Susan Pisano, a spokeswoman for the trade groups, said the United announcement was “the next stage in the evolution of health care, the edge of a wave of change.”
John Stone, a spokesman for Representative Charles Norwood, Republican of Georgia, who sponsored the House bill, said that managed care companies that turned over medical decision-making to physicians would not be liable to medical malpractice lawsuits under the bill.
Republican leaders in the House and insurance company lobbyists have argued that the right to sue the companies would increase costs for health plan members. But Mr. Norwood said in a statement yesterday that his bill would “very likely result in lower costs.” He said, “the best care in the long run is less expensive than cutting corners.”
“This action is historic,” said Dr. Thomas Reardon, president of the American Medical Association. He said it was “a long overdue victory for American patients and the care they receive.”
Jeffrey Roth, a Manhattan dermatologist, said the change would “help re-establish a sense of trust between the insurers and the doctors” and reduce burdensome paperwork in doctor’s offices that they denounce as “the hassle factor.”
Health care experts and critics of managed care said the prior review system had outlived its usefulness and was actually costing the companies more than they saved. “This is a confession that H.M.O. bureaucrats cost more than they save,” said Jamie Court, a spokesman for the Foundation for Taxpayer and Consumer Rights, an advocacy coalition.
Wall Street investors reacted to the news by driving United Health Group stock up $2.375 yesterday, to $54.9375.
Robert Hoehn, a health care analyst with ING Barings, said that the higher stock price may reflect the belief of traders that the new policy would give United “an advantage over other companies in terms of marketing” and “further insulate them from the risk of litigation.”
Dr. Archelle Georgiou, chief medical officer of the United Healthcare unit of the company, said that it had been spending $100 million a year to respond to requests for approval of care, which were almost always granted.
Some of the money saved will go toward programs for patients, she said, like telling patients what to expect in the hospital and keeping tabs on them so they get appropriate care promptly and can return home.
The company will still track doctors’ decisions after they are made and urge physicians who exceed the average costs on certain types of health care to bring their practices in line. “When we are talking to physicians and not calling to deny a service, they are so much more willing to listen,” Dr. Georgiou said.

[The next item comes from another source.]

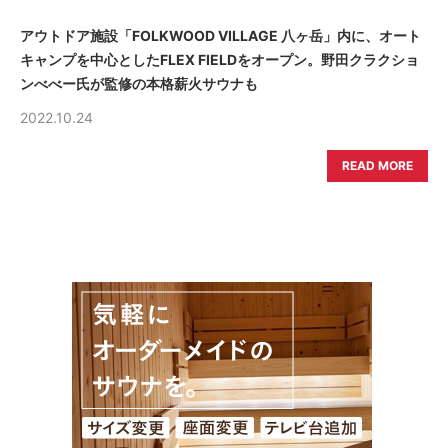
アウトドア施設「FOLKWOOD VILLAGE 八ヶ岳」内に、オート
キャンプを中心としたFLEX FIELDをオープン。野田クラクショ
ンべべー氏が監修の本格薪火サウナも
2022.10.24
READ MORE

“Doctors will still have to be mindful of economic outcomes,” Mr. Jacobsen, the consultant said.
Like other health care companies, United will still negotiate discounts on payments to doctors and hospitals. And it will continue to try to minimize expensive hospital stays by reminding members with chronic ailments like asthma, diabetes and congestive heart failure to take their medication and closely follow their doctors’ orders.

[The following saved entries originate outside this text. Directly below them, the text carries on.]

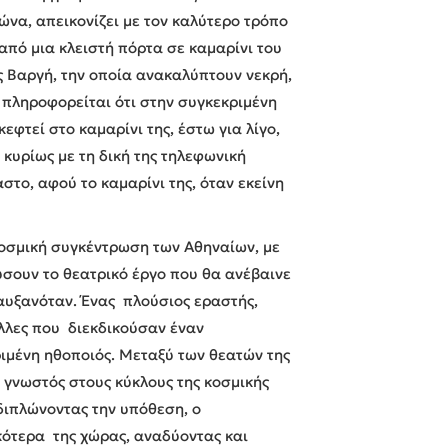
να, απεικονίζει με τον καλύτερο τρόπο
από μια κλειστή πόρτα σε καμαρίνι του
ς Βαργή, την οποία ανακαλύπτουν νεκρή,
ς πληροφορείται ότι στην συγκεκριμένη
φτεί στο καμαρίνι της, έστω για λίγο,
κυρίως με τη δική της τηλεφωνική
στο, αφού το καμαρίνι της, όταν εκείνη
οσμική συγκέντρωση των Αθηναίων, με
ύσουν το θεατρικό έργο που θα ανέβαινε
αυξανόταν. Ένας πλούσιος εραστής,
άλλες που διεκδικούσαν έναν
ριμένη ηθοποιός. Μεταξύ των θεατών της
 γνωστός στους κύκλους της κοσμικής
διπλώνοντας την υπόθεση, ο
κότερα της χώρας, αναδύοντας και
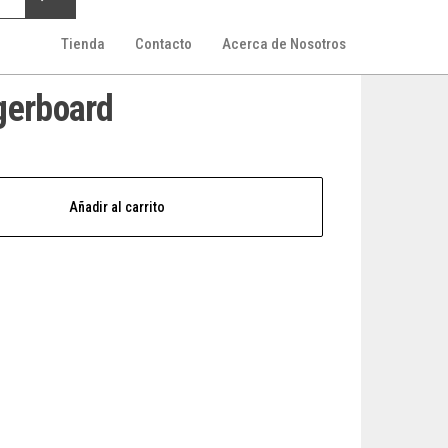
Tienda
Contacto
Acerca de Nosotros
gerboard
Añadir al carrito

Mr. Hoehn, the analyst, said that managed care had succeeded in bringing health costs down. Fifteen years ago, he said, reviews like those being dropped by United played an important role in holding down costs. “Now quality and access to care are taking precedence,” he said, as prior reviews could no longer show savings.

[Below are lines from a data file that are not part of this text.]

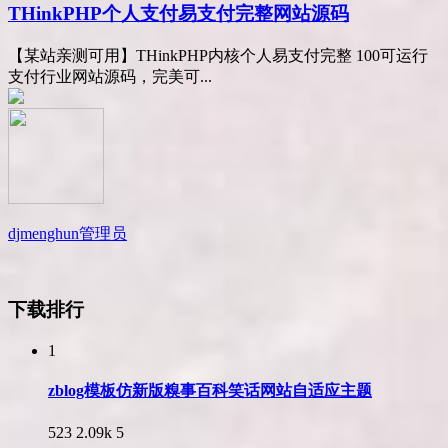
THinkPHP个人支付易支付完整网站源码
【某站亲测可用】THinkPHP内核个人易支付完整 100可运行
支付行业网站源码，完美可...
djmenghun
管理员
下载排行
1
zblog模板仿新版糗事百科笑话网站自适应主题
523
2.09k
5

Dr. Lee Sacks, a family physician in Oak Brook Ill., said he was “encouraged that United is trying to figure out how to work with physicians and patients to provide the best care.” Dr. Sacks, a senior executive of Advocate Health Care, a group of 2,700 doctors, said that previously United had approved the group’s requests for prior approval of care “in 99 out of 100 cases.”
Helen Darling, a senior health care consultant with the Watson Wyatt consulting group, said that “health plans, for the most part, are approving everything.”